• [CONSEGNA DI LAVORO 1] Raccogli dai record ogni riga in cui compare la parola "ohne".

• [SEZIONE DEL DOCUMENTO]

Terzo giorno, Karso e Denda
Una canzone scout che ben conosciamo
recita: “la fatica aiuta a crescere”. Quindi nel nostro viaggio
etiope è stata, oggi, la volta di rimboccarsi le maniche della
camicia e sporcarci le mani.
Dopo una sveglia anticipata alle ore
6 siamo partiti per il villaggio di Karso.
Il pulmino, dopo una breve
sosta a Kofele, ci ha scaricati nel mezzo di una strada polverosa e
abbiamo cominciato a camminare. Qualcuno ci aveva predetto due ore di
cammino ma, vuoi per il nostro essere scout, il viaggio è durato
solamente quaranta minuti.
Convinti, quindi, di aver terminato
con le attività fisiche, per la giornata, siamo arrivati nel piccolo
villaggio di capanne di Karso; ma le nostre previsioni si sono
rivelate del tutto inesatte: ad aspettaci, infatti, c’era un cumulo
di pietre, una catasta di pali di legno e una montagnetta di sabbia
da spostare.
A Karso, infatti, dovrà sorgere,
costruita con quei materiali poveri ed essenziali, una nuova
chiesetta per accogliere la giovanissima comunità cattolica che
Padre Bernardo vuole far nascere.
Tra chi ha costituito una catena
umana per spostare i sassi, chi ha usato dei logori sacchi rossi per
trasportare la sabbia, chi ha trascinato lunghi pali di legno e chi
ha animato i bambini del villaggio prima e dopo essere stati a
scuola, sono passate le ore della nostra mattinata.
Quando oramai i
lavori erano sul punto di essere conclusi alcuni di noi hanno avuto
la possibilità di sperimentare il viaggio che, ogni giorno, gli
abitanti del villaggio devono compiere per raggiungere la fonte
d’acqua. Dopo un’ora di sentiero, tra discesa e salita con le
taniche piene, siamo riusciti a tornare al villaggio.

• [CONSEGNA DI LAVORO 2]
Rispondi a queste domande sul resoconto della giornata a Karso:
(a) A che ora è suonata la sveglia anticipata?
(b) Quanto è durato davvero il cammino fino al villaggio?
(c) Che cosa dovrà sorgere a Karso con quei materiali?

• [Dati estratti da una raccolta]

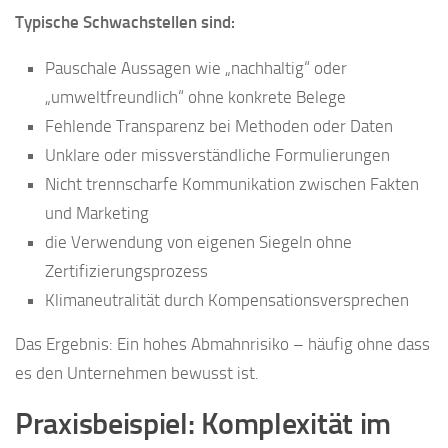
Typische Schwachstellen sind:
Pauschale Aussagen wie „nachhaltig“ oder
„umweltfreundlich“ ohne konkrete Belege
Fehlende Transparenz bei Methoden oder Daten
Unklare oder missverständliche Formulierungen
Nicht trennscharfe Kommunikation zwischen Fakten
und Marketing
die Verwendung von eigenen Siegeln ohne
Zertifizierungsprozess
Klimaneutralität durch Kompensationsversprechen
Das Ergebnis: Ein hohes Abmahnrisiko – häufig ohne dass
es den Unternehmen bewusst ist.
Praxisbeispiel: Komplexität im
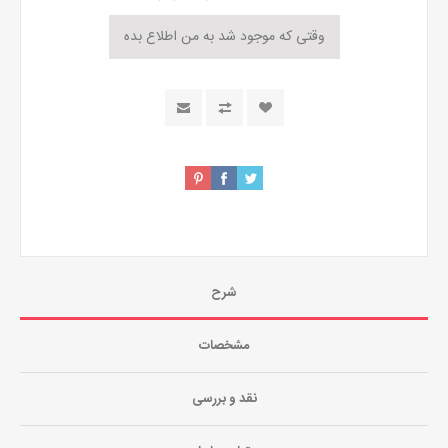
شرح
مشخصات
نقد و بررسی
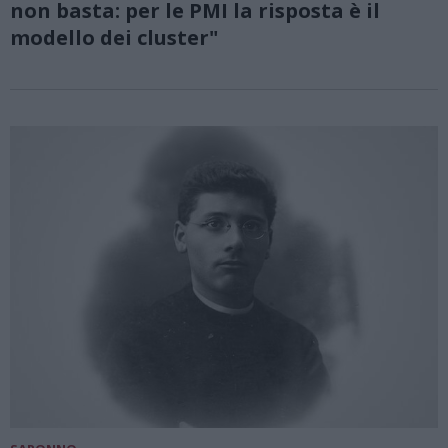
non basta: per le PMI la risposta è il
modello dei cluster"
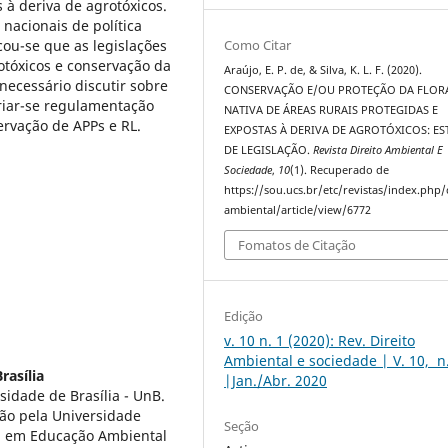
 à deriva de agrotóxicos.
 nacionais de política
icou-se que as legislações
Como Citar
otóxicos e conservação da
Araújo, E. P. de, & Silva, K. L. F. (2020).
 necessário discutir sobre
CONSERVAÇÃO E/OU PROTEÇÃO DA FLOR
criar-se regulamentação
NATIVA DE ÁREAS RURAIS PROTEGIDAS E
servação de APPs e RL.
EXPOSTAS À DERIVA DE AGROTÓXICOS: E
DE LEGISLAÇÃO.
Revista Direito Ambiental E
Sociedade
,
10
(1). Recuperado de
https://sou.ucs.br/etc/revistas/index.php/
ambiental/article/view/6772
Fomatos de Citação
Edição
v. 10 n. 1 (2020): Rev. Direito
Ambiental e sociedade | V. 10, n
rasília
|Jan./Abr. 2020
idade de Brasília - UnB.
ão pela Universidade
Seção
da em Educação Ambiental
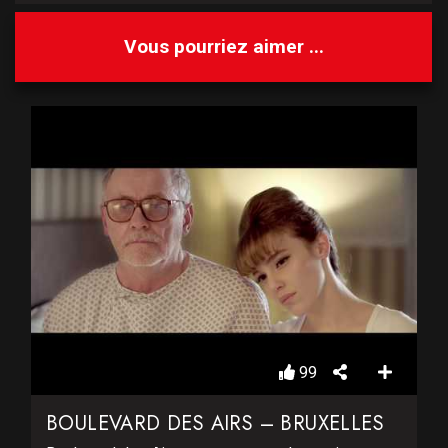
Vous pourriez aimer ...
99
BOULEVARD DES AIRS – BRUXELLES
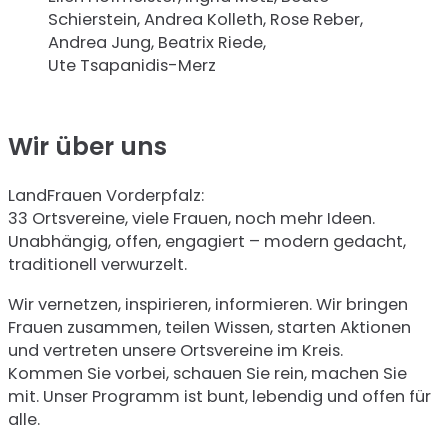
Schierstein, Andrea Kolleth, Rose Reber,
Andrea Jung, Beatrix Riede,
Ute Tsapanidis-Merz
Wir über uns
LandFrauen Vorderpfalz:
33 Ortsvereine, viele Frauen, noch mehr Ideen.
Unabhängig, offen, engagiert – modern gedacht,
traditionell verwurzelt.
Wir vernetzen, inspirieren, informieren. Wir bringen
Frauen zusammen, teilen Wissen, starten Aktionen
und vertreten unsere Ortsvereine im Kreis.
Kommen Sie vorbei, schauen Sie rein, machen Sie
mit. Unser Programm ist bunt, lebendig und offen für
alle.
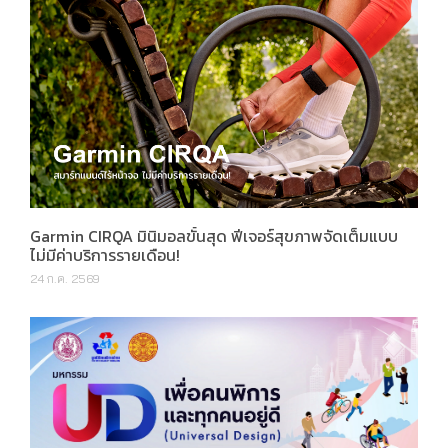
Garmin CIRQA มินิมอลขั้นสุด ฟีเจอร์สุขภาพจัดเต็มแบบ
ไม่มีค่าบริการรายเดือน!
24 ก.ค. 2569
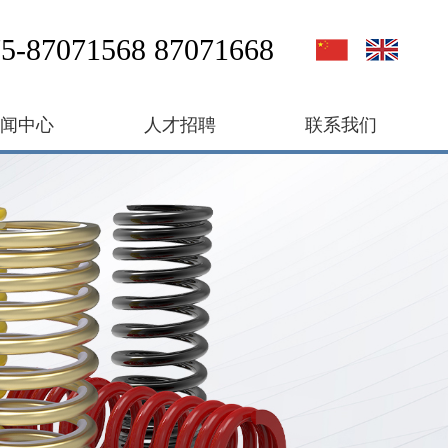
5-87071568 87071668
新闻中心
人才招聘
联系我们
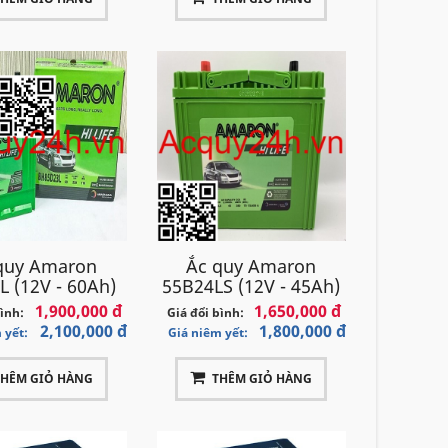
quy Amaron
Ắc quy Amaron
L (12V - 60Ah)
55B24LS (12V - 45Ah)
1,900,000 đ
1,650,000 đ
bình:
Giá đổi bình:
2,100,000 đ
1,800,000 đ
 yết:
Giá niêm yết:
THÊM GIỎ HÀNG
THÊM GIỎ HÀNG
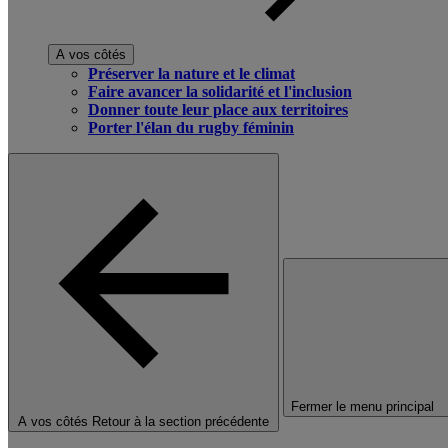
A vos côtés
Préserver la nature et le climat
Faire avancer la solidarité et l'inclusion
Donner toute leur place aux territoires
Porter l'élan du rugby féminin
Fermer le menu principal
A vos côtés
Retour à la section précédente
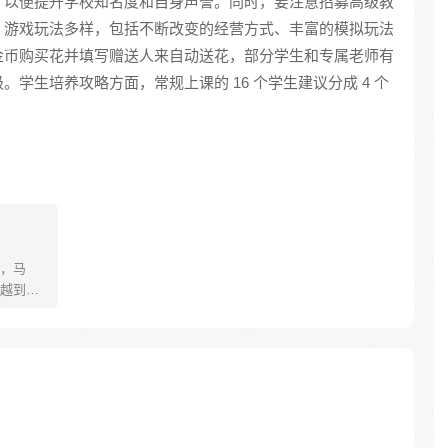
，以便提升学校知名度和自身声誉。同时，要注意招募高级教
。游戏玩法多样，包括不断改变的经营方式、丰富的模拟玩法
金币购买花并填写赠送人来自动送花，部分学生和专属老师有
学生培养攻略方面，常规上课的 16 个学生建议分成 4 个
，马
越到乱
。面对
婆娘做
男儿
古今，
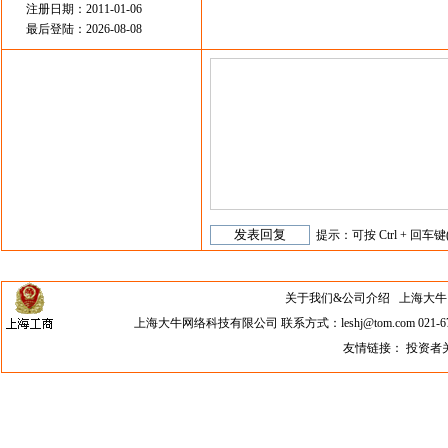
注册日期：2011-01-06
最后登陆：2026-08-08
提示：可按 Ctrl + 回车键
关于我们&公司介绍
上海大牛网络科
上海大牛网络科技有限公司 联系方式：leshj@tom.com 021-67
友情链接：
投资者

• [RISPOSTA SCRITTA 1]
„umweltfreundlich“ ohne konkrete Belege
die Verwendung von eigenen Siegeln ohne
Das Ergebnis: Ein hohes Abmahnrisiko – häufig ohne dass

• [RISPOSTA SCRITTA 2]
(a) Alle 6.
(b) Solamente quaranta minuti.
(c) Una nuova chiesetta.